# [Extract provided]
======
Cath Lab Residency

Specialties Cardiac

Published

Specializes in ICU, Cath Lab.

Has anyone been a part of a cath lab residency program ? If so can you share some details on how it went. I work in a 600 bed hospital with 6 labs 2 are EP labs  with a additional hybrid room that we do structural and TAVR's in. We recently lost a lot of nurses and are looking to start a residency program to bring in nursing staff and get them properly trained.

Specializes in Critical Care.

Kind of. 

To get straight to it: another nurse & I were "guinea pigs" for this kind of program, and got sucked into it, by an attempt of our hospitals Cath Lab, to create a cath lab RN residency program.

Expectation was: in 4 months, to learn how to be a Cath Lab Nurse and ALSO learn to be a Cath Lab Tech (aka scrubbing). Neither one of us succeeded. Large hospital, level 1 trauma, we get the sickest of the sick. approx: 1,000 beds. 11 labs: majority cath lab, a couple EP, a couple IR, one designated to peds cases. (that doesn't include the ancillary labs that were here and there throughout the hospital. IDK how many labs in total exist there even though I worked there for 5 years) 

TBH my initial thoughts were: 

"I am glad you think I am smart and all of that... however I aint THAT smart. I know that I am biting off more than I can chew (and I wish I left sooner... to this day feel blessed I didn't hurt anyone)."

+

"How is it an expectation to learn how to learn both the Cath Lab RN roles and Cath Lab Tech roles in just four months, with no prior Cath Lab experience? Isn't that actually a little insulting to your Cath Lab Techs? On average they went to school for 1-3 years + they get orientation... and yet I am to learn the Tech side of things in just 2 months? WHAT?!"

You don't know what you don't know. 

RN piece went just fine. Circulating and Documenting went just fine. The last two months were dedicated to trying to teach a nurse how to be a cath lab scrub tech, which is unreasonable and unsafe, esp in a hospital like this one. We received patients from neighbor hospitals when those patients got too sick for those hospitals to handle them. We got (bad) STEMIs - Impella assisted PCIs. Cards Shock patients. Complete HB patients requiring immediate TVP placement. COVID patients, uncertain etiology: but had cardiac symptoms. Tandem heart patients. Heart transplant patients. Patients with LVADs. 

I bit off more than I could chew. I hate to share this: it just depends on the facility. I am doing something different now. Still in procedure world. Still feel blessed that my patients, while under my care - safe & sound. 

I have a total of 7 years experience - most of that being cardiac intensive care unit nursing (3/4 years). In the mix I also have that "residency" experience where I was expected to learn to scrub (nvm that it was in the height of the pandemic, expectations stayed the same). Also have done (surgical) PACU. Pre-post-intra Op Interventional Radiology ex. Plus pre-post exp. for Cath/IR/EP cases. Little bit of peds exp.

Credentials: RN, BSN, CCRN, BLS, ACLS, PALS + CIS training (Cardiovascular Interventional Specialist - aka fancy term for saying that I did some tech training and makes the hospital look good, not about me at all). 

 

Specializes in Critical Care.
Specializes in Cardiology.

Depends on the facility. I just accepted a position in cath lab but we serve a very specific population. It's laid back. We get STEMIs occasionally but not like the big hospitals across the street. They are well staffed though so they basically told me they have the time to really take their time with me. All my previous experience was cardiac stepdown (around 6 years).
======
# [Material shown]

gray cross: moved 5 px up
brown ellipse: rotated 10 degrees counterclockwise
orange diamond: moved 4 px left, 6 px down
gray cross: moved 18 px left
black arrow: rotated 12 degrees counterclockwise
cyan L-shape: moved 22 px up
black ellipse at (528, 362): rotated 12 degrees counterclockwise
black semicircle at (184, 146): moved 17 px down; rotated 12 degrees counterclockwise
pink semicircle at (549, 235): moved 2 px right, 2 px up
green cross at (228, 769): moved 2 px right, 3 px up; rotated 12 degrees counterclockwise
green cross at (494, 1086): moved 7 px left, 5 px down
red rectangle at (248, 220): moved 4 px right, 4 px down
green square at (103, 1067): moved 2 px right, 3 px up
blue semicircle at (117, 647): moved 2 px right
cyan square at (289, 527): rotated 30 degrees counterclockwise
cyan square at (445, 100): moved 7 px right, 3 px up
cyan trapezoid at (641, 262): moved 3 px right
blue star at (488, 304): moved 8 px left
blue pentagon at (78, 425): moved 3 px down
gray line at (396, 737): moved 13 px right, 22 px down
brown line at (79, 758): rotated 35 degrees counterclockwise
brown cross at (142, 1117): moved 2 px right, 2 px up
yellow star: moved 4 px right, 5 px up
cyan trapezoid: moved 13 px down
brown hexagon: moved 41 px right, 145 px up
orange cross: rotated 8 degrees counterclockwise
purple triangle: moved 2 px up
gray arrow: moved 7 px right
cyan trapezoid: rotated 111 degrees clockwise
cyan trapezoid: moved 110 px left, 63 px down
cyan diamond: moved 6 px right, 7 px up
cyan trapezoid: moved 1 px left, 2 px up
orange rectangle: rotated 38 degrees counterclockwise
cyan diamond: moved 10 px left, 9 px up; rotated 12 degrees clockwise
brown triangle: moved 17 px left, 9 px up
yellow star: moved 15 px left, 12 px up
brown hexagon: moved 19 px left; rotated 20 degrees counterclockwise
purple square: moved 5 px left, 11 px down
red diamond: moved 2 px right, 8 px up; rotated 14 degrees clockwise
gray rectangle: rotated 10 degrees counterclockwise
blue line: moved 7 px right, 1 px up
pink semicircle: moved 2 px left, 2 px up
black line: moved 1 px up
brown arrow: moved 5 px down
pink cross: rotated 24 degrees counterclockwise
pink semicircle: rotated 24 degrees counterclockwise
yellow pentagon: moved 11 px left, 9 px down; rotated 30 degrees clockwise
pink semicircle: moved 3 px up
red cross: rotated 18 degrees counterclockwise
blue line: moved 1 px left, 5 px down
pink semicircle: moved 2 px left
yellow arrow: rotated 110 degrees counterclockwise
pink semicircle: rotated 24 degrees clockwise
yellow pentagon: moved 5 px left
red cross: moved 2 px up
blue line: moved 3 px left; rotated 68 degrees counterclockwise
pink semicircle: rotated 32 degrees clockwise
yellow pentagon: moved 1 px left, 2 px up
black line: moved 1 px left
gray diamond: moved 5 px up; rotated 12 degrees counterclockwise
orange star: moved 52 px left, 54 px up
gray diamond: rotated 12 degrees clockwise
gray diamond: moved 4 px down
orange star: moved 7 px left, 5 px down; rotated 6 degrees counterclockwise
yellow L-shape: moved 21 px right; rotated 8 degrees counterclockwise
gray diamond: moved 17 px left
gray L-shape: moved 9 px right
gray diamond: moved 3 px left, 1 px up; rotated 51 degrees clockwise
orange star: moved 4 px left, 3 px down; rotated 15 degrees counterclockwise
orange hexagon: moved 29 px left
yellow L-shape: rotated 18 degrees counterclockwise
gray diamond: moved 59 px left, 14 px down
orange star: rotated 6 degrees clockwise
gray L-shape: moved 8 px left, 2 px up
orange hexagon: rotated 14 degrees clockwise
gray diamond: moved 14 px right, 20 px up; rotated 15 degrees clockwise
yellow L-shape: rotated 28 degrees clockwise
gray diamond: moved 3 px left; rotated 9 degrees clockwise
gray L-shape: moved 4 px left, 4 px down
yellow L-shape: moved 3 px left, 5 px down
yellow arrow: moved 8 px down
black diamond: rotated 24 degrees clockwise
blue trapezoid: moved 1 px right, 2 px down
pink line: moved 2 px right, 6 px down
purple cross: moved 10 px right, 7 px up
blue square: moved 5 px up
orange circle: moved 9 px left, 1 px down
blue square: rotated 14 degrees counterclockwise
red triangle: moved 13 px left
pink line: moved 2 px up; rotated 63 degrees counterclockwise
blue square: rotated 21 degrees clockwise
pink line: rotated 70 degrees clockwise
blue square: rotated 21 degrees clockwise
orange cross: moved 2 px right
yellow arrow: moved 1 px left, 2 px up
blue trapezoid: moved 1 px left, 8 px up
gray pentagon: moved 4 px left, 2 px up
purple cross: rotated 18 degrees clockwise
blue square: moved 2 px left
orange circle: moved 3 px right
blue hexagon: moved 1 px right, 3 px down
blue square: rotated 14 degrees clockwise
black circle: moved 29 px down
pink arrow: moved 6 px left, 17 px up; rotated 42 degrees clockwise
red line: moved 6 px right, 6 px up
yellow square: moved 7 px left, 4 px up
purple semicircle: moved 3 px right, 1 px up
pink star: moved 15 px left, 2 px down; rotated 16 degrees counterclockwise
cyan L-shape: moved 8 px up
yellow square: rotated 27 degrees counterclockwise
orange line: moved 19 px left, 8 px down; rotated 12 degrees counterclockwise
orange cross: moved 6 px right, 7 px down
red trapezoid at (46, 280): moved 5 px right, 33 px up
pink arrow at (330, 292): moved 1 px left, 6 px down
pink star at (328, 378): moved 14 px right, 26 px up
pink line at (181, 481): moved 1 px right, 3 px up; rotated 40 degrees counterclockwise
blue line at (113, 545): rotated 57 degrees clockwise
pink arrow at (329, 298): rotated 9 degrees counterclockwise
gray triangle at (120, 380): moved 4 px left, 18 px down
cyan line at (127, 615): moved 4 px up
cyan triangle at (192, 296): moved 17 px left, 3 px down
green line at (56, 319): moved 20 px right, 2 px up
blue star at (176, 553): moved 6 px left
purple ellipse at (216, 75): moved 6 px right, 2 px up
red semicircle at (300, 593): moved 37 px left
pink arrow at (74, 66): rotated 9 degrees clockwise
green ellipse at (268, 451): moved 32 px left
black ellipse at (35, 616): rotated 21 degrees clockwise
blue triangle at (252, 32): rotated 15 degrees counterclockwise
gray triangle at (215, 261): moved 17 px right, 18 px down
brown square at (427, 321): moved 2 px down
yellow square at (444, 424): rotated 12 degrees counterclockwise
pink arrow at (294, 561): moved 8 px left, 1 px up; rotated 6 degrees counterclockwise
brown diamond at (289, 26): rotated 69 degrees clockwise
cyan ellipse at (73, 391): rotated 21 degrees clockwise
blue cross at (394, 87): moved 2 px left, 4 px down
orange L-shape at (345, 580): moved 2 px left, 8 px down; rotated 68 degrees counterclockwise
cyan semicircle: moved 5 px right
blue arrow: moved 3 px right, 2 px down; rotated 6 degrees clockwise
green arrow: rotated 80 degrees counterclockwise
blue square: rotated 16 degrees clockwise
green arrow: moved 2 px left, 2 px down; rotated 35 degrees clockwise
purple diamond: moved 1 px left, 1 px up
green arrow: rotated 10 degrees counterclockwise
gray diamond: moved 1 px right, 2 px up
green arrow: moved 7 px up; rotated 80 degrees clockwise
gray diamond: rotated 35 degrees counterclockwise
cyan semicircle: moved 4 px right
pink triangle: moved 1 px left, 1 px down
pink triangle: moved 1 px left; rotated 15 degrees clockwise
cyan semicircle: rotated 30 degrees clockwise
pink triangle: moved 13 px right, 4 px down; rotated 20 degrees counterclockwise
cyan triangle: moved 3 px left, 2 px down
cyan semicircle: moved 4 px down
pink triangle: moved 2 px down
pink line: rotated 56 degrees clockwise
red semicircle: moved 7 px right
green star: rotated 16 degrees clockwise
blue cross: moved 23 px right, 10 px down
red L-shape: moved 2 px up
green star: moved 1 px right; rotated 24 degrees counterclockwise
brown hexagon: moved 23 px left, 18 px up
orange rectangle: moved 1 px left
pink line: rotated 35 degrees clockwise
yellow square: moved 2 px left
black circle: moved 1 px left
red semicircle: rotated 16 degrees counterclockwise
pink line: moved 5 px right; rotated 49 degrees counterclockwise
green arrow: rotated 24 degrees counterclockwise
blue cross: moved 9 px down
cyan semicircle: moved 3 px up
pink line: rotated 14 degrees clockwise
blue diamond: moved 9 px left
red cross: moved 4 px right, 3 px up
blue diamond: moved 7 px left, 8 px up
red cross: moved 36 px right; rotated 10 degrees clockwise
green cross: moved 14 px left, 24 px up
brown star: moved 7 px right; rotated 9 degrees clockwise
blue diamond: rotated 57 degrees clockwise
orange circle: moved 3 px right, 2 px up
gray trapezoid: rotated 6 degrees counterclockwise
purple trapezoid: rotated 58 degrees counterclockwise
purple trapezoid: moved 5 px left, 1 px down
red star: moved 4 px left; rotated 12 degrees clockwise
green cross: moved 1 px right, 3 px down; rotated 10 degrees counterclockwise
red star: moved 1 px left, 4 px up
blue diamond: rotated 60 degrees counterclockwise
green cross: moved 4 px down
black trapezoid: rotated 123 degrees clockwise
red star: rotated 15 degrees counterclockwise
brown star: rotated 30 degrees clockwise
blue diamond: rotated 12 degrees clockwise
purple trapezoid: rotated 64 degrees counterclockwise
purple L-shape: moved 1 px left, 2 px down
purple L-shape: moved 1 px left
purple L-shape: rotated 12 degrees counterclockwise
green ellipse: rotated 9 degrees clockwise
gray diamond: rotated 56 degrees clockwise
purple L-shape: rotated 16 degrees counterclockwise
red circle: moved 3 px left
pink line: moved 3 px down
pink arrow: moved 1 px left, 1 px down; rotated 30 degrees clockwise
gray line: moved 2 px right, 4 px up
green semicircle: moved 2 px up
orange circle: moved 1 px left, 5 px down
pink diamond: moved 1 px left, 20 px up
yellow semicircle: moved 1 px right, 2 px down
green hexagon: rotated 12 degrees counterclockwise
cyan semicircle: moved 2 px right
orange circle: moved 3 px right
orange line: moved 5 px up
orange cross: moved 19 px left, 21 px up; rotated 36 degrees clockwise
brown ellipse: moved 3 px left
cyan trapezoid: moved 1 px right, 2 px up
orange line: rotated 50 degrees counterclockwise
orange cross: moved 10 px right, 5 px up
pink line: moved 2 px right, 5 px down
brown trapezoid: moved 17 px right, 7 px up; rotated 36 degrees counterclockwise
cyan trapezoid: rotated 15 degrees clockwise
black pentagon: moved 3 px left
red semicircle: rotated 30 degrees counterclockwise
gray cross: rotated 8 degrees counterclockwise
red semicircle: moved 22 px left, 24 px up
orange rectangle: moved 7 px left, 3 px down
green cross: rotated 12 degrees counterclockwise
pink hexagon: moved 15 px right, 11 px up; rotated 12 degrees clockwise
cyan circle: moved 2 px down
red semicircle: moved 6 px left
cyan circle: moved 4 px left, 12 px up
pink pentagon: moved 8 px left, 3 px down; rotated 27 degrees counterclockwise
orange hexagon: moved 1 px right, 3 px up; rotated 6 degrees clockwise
======
# [Directions]
In the cath lab residency discussion, how long did the hospital expect it to take to learn both the Cath Lab RN and Cath Lab Tech roles?

# [Final answer]
Four months.